Ora, se altrettanto consideriamo quanto la nostra Costituzione prevede con l’avvento della riforma dell’art. 111 (principi di Giusto processo) e della Convezione europea dei diritti dell’Uomo (art. 6) unitamente alla Carta Fondamentale dei diritti dell’Unione Europea (art. 41), come fa geneticamente il processo tributario italiano a garantire (al netto della genuinità del singolo componente di collegio giudicante) imparzialità totale (se il giudicante stesso del cittadino è, in via precostituita, un collegio nel quale potrebbero esserci soggetti che per ruolo pubblico svolgono la funzione di accusatori data la formazione, l’inclinazione temporale, ecc.)?
E come fa, sempre geneticamente, il processo tributario italiano a garantire competenza in termini di approccio alla materia (se il giudicante del cittadino è un collegio nel quale potrebbero esserci soggetti che nulla sanno della materia a 360 gradi essendo, tra l’altro, il settore tributario tra i più normati, ingolfati e complessi)?

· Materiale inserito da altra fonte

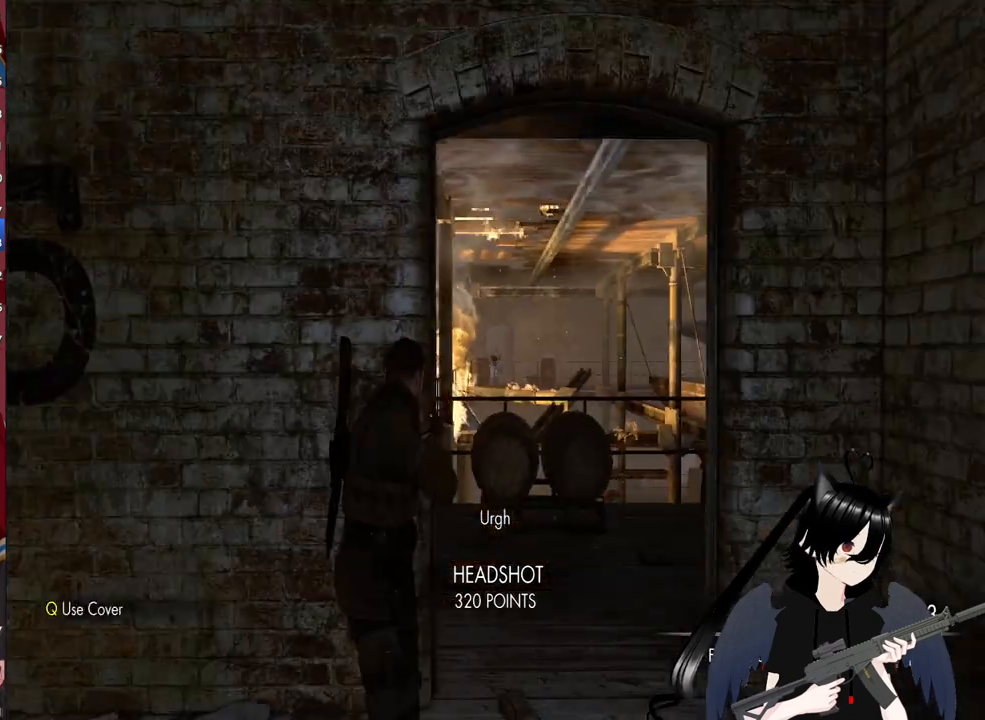
{"keys": ["d", "w"], "mouse": [], "mouse_move": "still", "events": [[220, "d", "up"], [260, "w", "down"], [360, "d", "down"]]}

Ed in ultimo ancora, come fa geneticamente il processo tributario italiano a garantire, premesso l’ultimo passaggio sulla competenza, che vi sia capacità effettiva di discernimento (derivante dal concetto di disciplina) sulle questioni legate alla difesa del cittadino nei confronti della Pubblica amministrazione (stando al tenore dell’art. 53 della Costituzione italiana “I cittadini cui sono affidate funzioni pubbliche hanno il dovere di adempierle con disciplina ed onore, prestando giuramento nei casi stabiliti dalla legge”?

Sulla scorta di tale riflessione, quindi, occorre intervenire radicalmente sulla questione della giustizia tributaria ripensando il tutto e partendo, in primis, da un sano rapporto di bilanciamento tra pubblico e privato in termini di vera parità ed eguaglianza davanti ad un giudice che sia quanto più, formalmente e concretamente, terzo, imparziale e (si augura) formato ed assegnato al ruolo di tal funzione in via esclusiva.

Non basta, certamente, solo il presidente Draghi per cambiare il Paese qualitativamente specie sul punto appena trattato perché qualora ci si dovesse rifare alle mere intenzioni illustrate a pagina 68 del Pnrr, allora, saremmo di fronte a una mera strategia di abbattimento del contenzioso; al contrario, nella quotidianità del mondo della giustizia tributaria, il primo step da superare sarebbe, specificamente, capire chi deve gestire e come il complesso sistema normato, epoche e quasi ere politiche fa, bombardato dall’eccitamento giustizialista (ormai ciclicamente riproposto a seconda delle fasi repubblicane).

Ed a tutto quanto sinora detto non si dimentichi il doveroso abbinarsi, in via indissolubile, di una riforma che pur nella complessità di quel che è lo stato dell’arte tributario, si connoti di snellezza ed efficacia per esser quanto più comprensibile agli italiani che, alla fin dei conti, sono sviluppatori di capacità contributiva.

Diversamente si rischia che il processo di riforme (dei mondi della giustizia iscritti a Pnrr), avviato dal Governo Draghi e affidato per buona parte al min. Cartabia, incespichi nei meandri della diversa sensibilità dell’eterogeneo Parlamento attuale. Ma se la sfida è sulla credibilità non c’è più tempo. Occorre fare “bene”.

Occorre che tutti diano il proprio contributo a seconda delle competenze: la sfida che attende tutti implica che il Paese dovrà riconciliarsi proprio con lo spirito della disciplina; quest’ultimo, elemento programmatico-costituzionale nonché funzionale al progresso della nostra società in una dimensione, oggi più che mai, euro-unitaria (financo internazionale). A qualcosa di contrario, sinceramente, non sento di aderire così come spero, almeno, la maggior parte degli italiani.